Take care of yourself, okay? Good talking with you. Now bunch up, get the Malteasers, we’ve got two movies to watch.

A favourite thing

This is not about Brexit or any politics. And that’s not because I’m hiding from those topics, although I am a bit, but rather because they heightened something good. They made me appreciate something I’d forgotten was a big deal for me: the fact that this thing happened in the middle of that thing, just reinforced for me what I find special.

It’s only this. I profoundly relish being with colleagues late at night and having a drink after we’d done something big together.

Now, it does most definitely work best when those colleagues are my friends but they tend to become so in this late night moment. (It is scary how many friends I make through working with people. How many people I get to know and cherish when they hire me. I was saying to someone this week that she’s dear to me and I’m expensive to her.)

It doesn’t have to be all that late at night, either. I was doing this last night and it was only around 10pm. It was only for a short half an hour, perhaps less, and it is better when it goes on but last night’s was rather perfect.

Then when I said drink you inescapably assumed I meant alcohol and that was true last night. (I don’t drink but we were in a bar.) I do think it’s even better when the drinking is of builders’ tea and you’re gathered around a kitchen table. That’s where I first found this.

I found it many times after a regular weekly late-night hospital radio slot where a group had come together to make something. It wasn’t the most diverse group in ages or genders or anything really, and the greater the differences between the people, the better. There is something glorious about a lot of people coming from different backgrounds, with different hopes and aims, all focusing their every effort on the same thing.

That’s what makes the thing big. Not its size or scale or importance but actually, yes, its size, scale and importance to me. To us.

Last night I co-produced Private Moments, a poetry and prose event, with Charlie Jordan. I’ve known her for years, always wanted to work with her, finally got to do it – and to work with something like a dozen poets and storytellers. It was always going to be good: you just know when someone’s idea is right and will fly. It was always going to be an excellent night because Waterstone’s in Birmingham hosted it. A poetry and prose event in a bookshop. With chocolate.

But there was a point where I thought I would only be able to help produce it, that I wouldn’t be available to actually tell a story or eat the chocolates.

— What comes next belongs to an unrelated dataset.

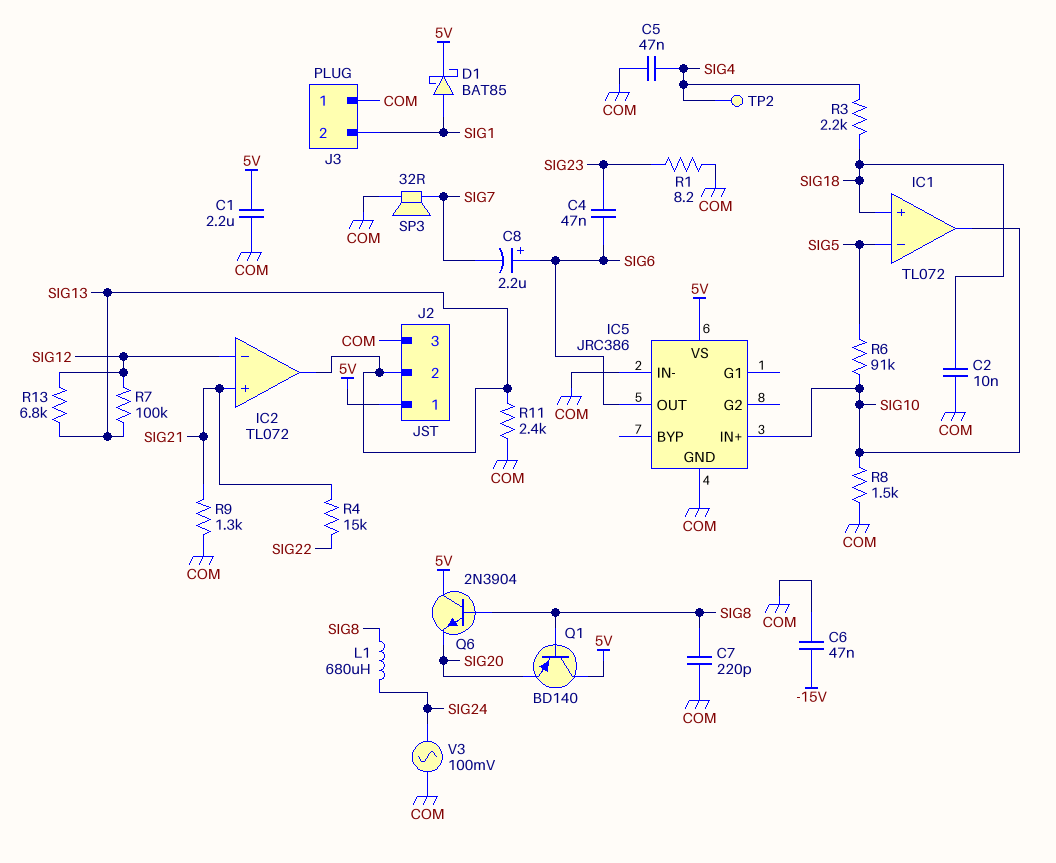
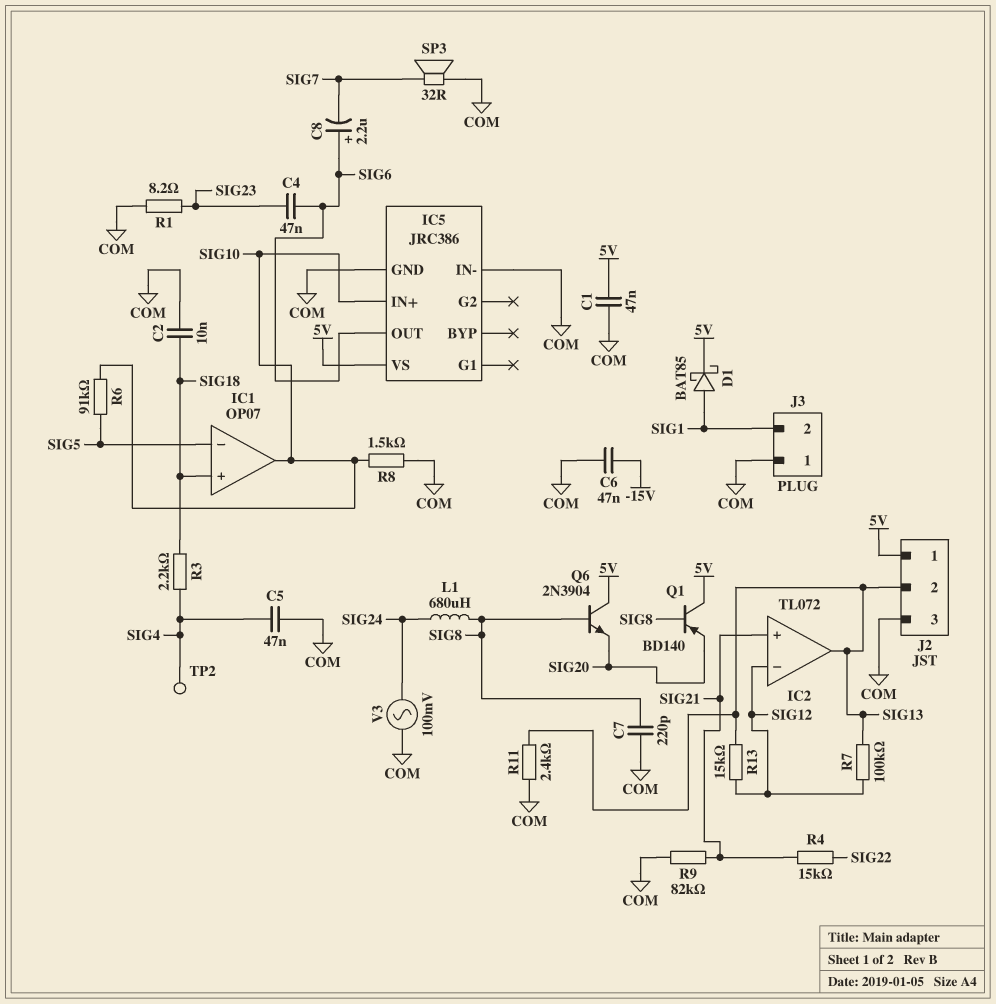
C1: 2.2uF (5V, COM) -> 47nF (5V, COM)
IC1: TL072 -> OP07
R9: 1.3k (COM, SIG21) -> 82k (COM, SIG21)
R13: 6.8k (SIG12, SIG13) -> 15k (SIG12, SIG13)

Between you and me, I was glad and hardly at all because I’m trying to lose weight. Instead, this lineup included poets and storytellers I’ve known and admired, it included ones I’ve just admired, and there were something like four former Poet Laureates in the mix. I was chuffed at working on an event that featured Charlie and also Matt Windle, Roy McFarlane, Cat Weatherill, Sarah James, Gary Longden, Jenny Hope, Lorna Meehan, Maggie Doyle and Marcia Calame, now officially my favourite person in the world.

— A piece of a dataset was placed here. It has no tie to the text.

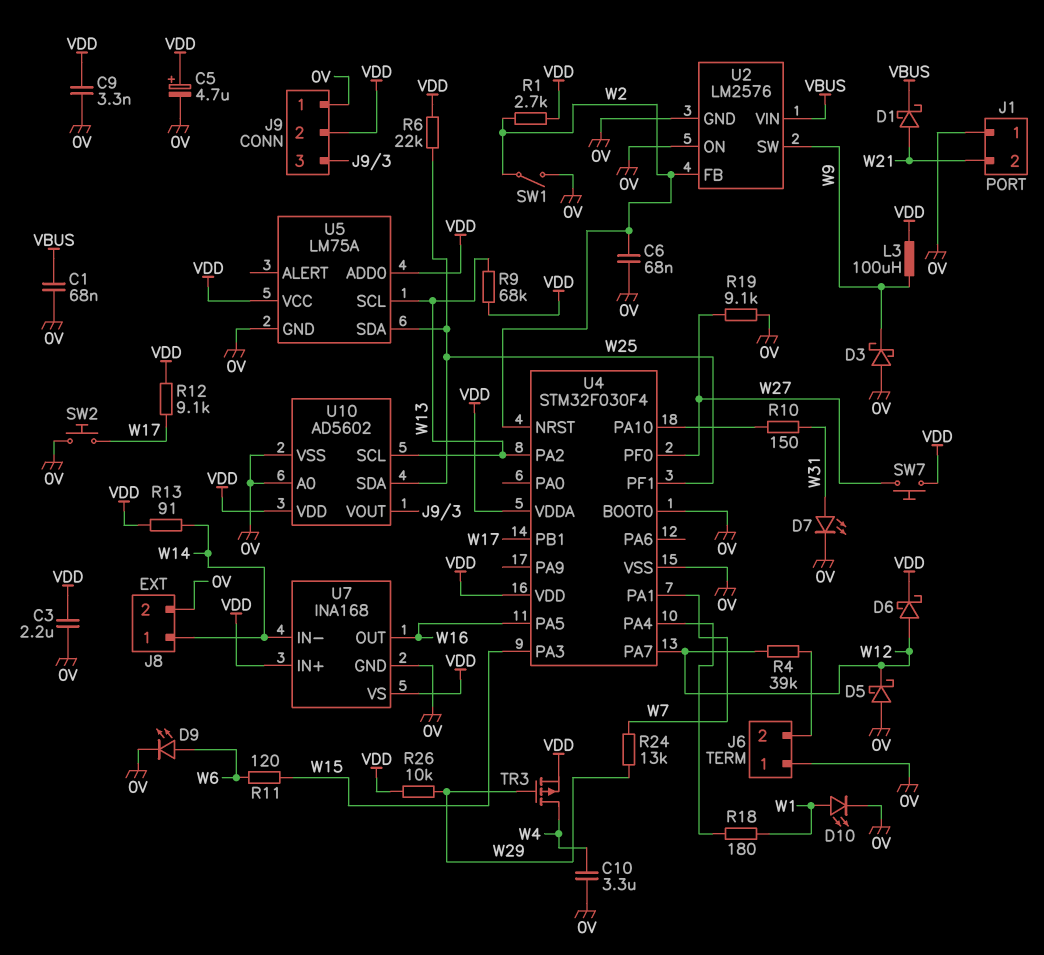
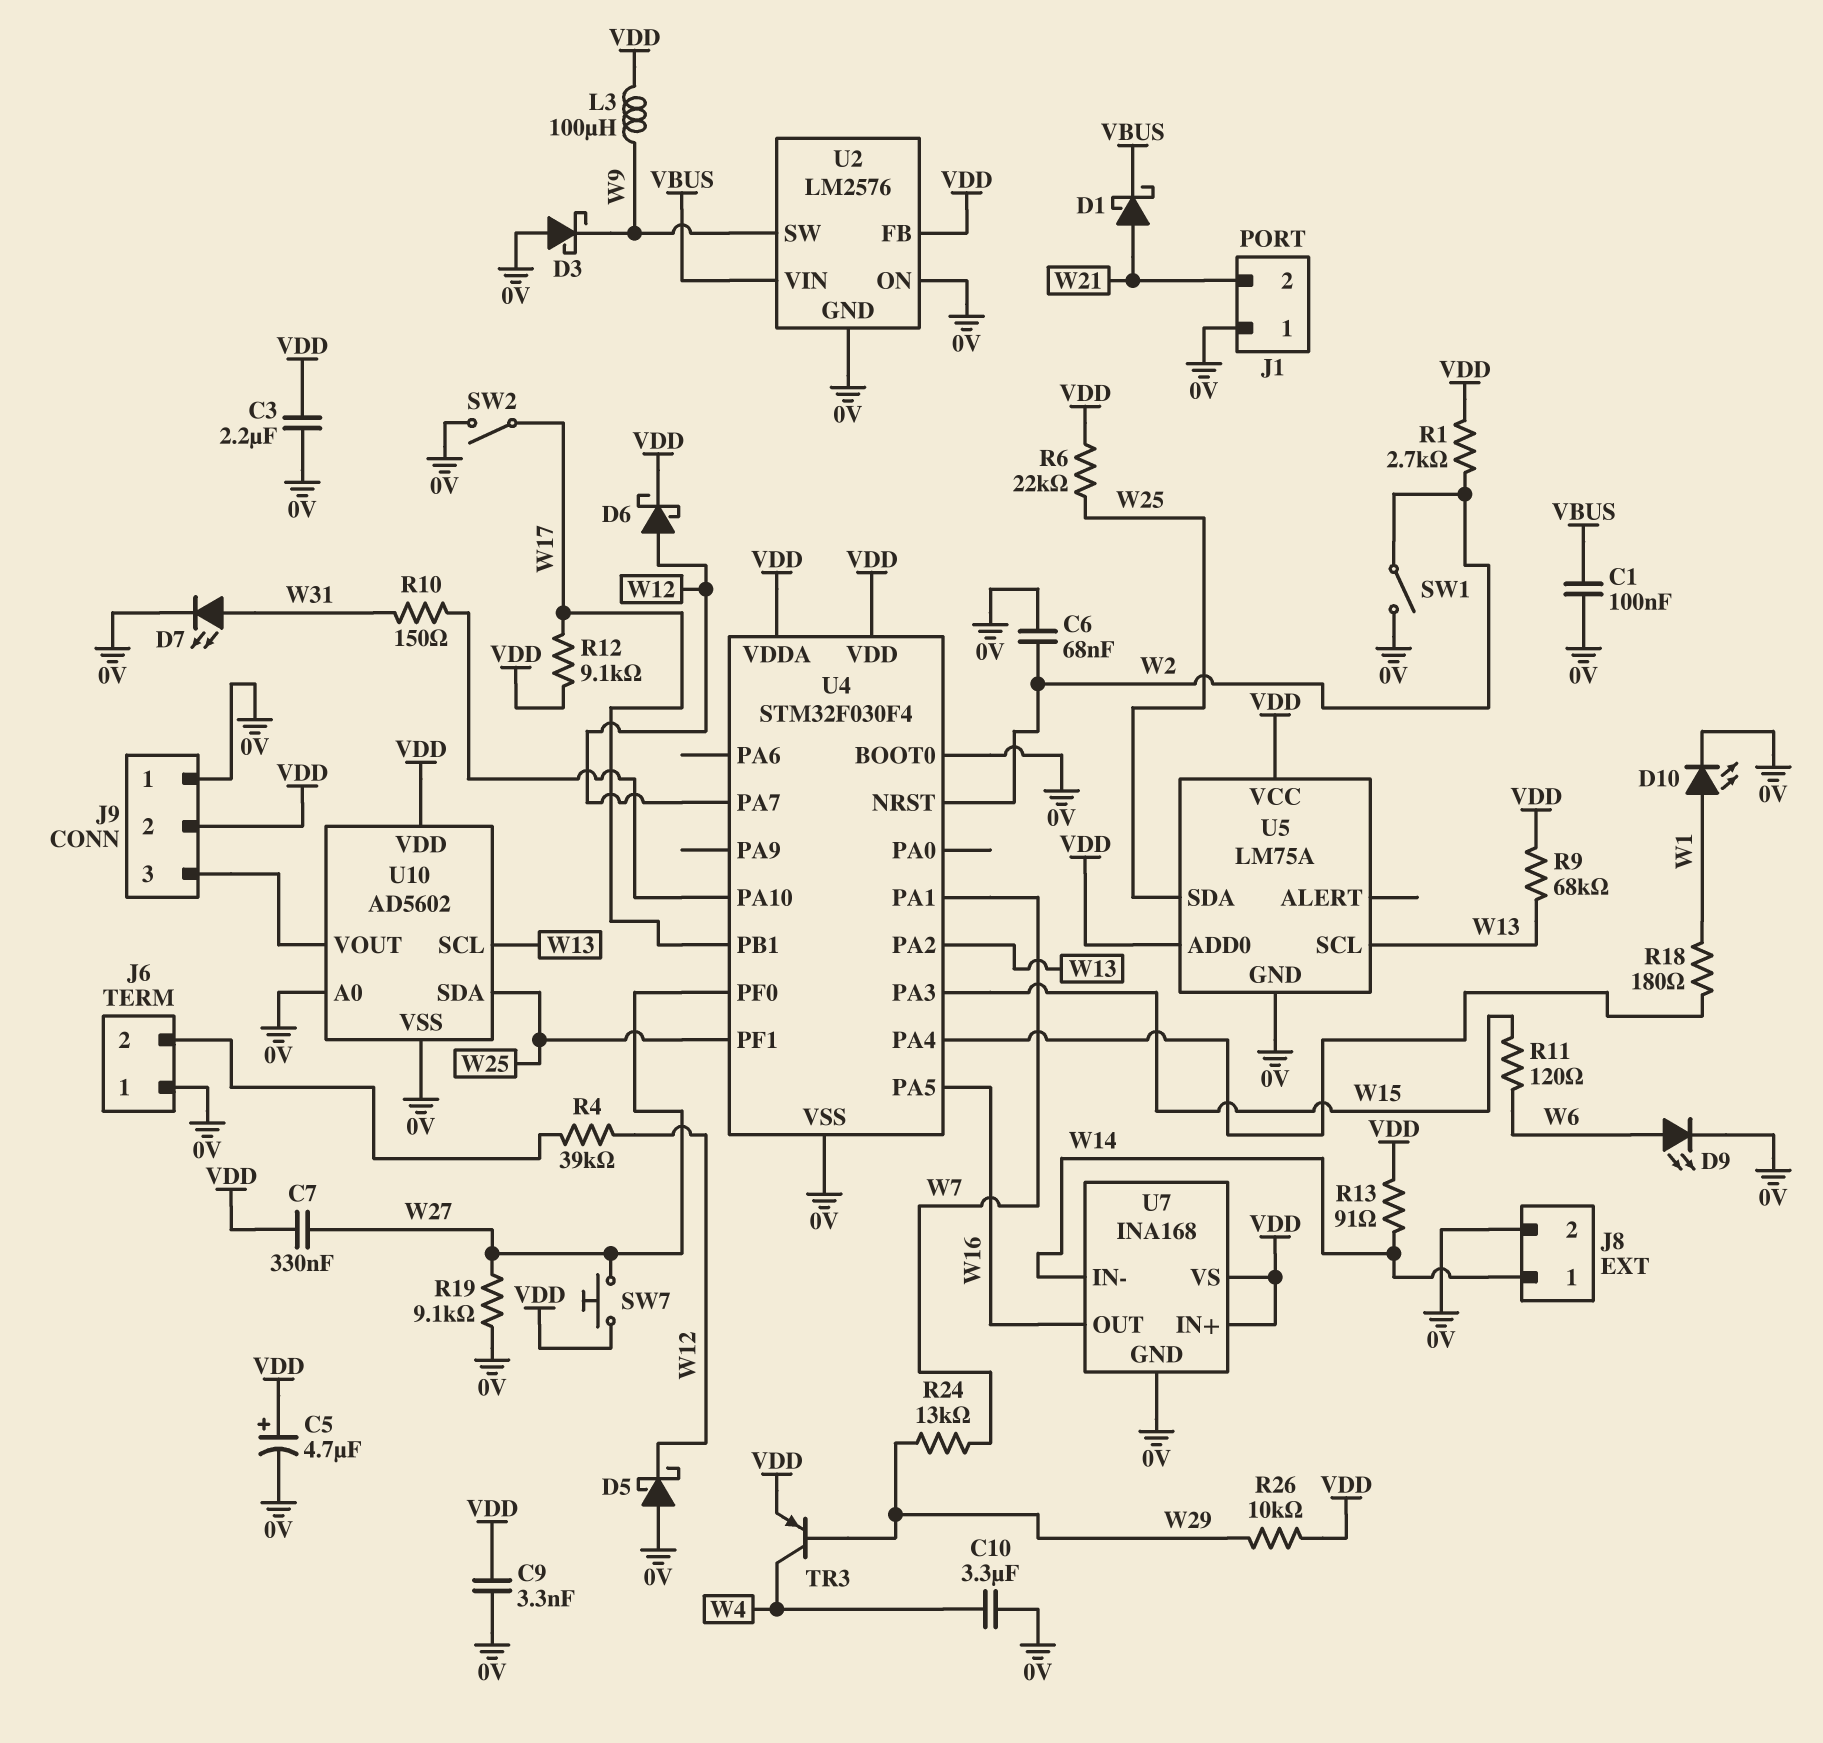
C1: 68nF (0V, VBUS) -> 100nF (0V, VBUS)
C7: none -> 330nF (VDD, W27)
SW2: button (0V, W17) -> switch (0V, W17)
TR3: PMOS (G W29, D W4, S VDD) -> PNP (B W29, C W4, E VDD)
U2 pin FB: W2 -> VDD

She’s that because of what she said of my performance. Because I did perform. I was available in the end and I did perform and, oh my lights, that great list of names was now a daunting list instead.

I really do want to urge you to do this late night kitchen table tea with friends but I want you to have that same wind at your back. Sitting there like you’ve earned a spot, that you’ve all worked together and you’ve earned that drink.

I did a pair of short theatre plays once, vignettes in a whole evening of performances, and one time I was the star of the night. Really clearly the best writer with the best piece and that post-show gathering was brilliant. The next time I was the worst writer with the worst piece and that post-show gathering was crap.

This is better than both of those. A late night where you can stand your ground with people you do admire but also just really like. No comparisons of quality because you all stepped up. No post-mortem discussions of the evening, just good people and good conversation and your warmly sore back from having worked hard.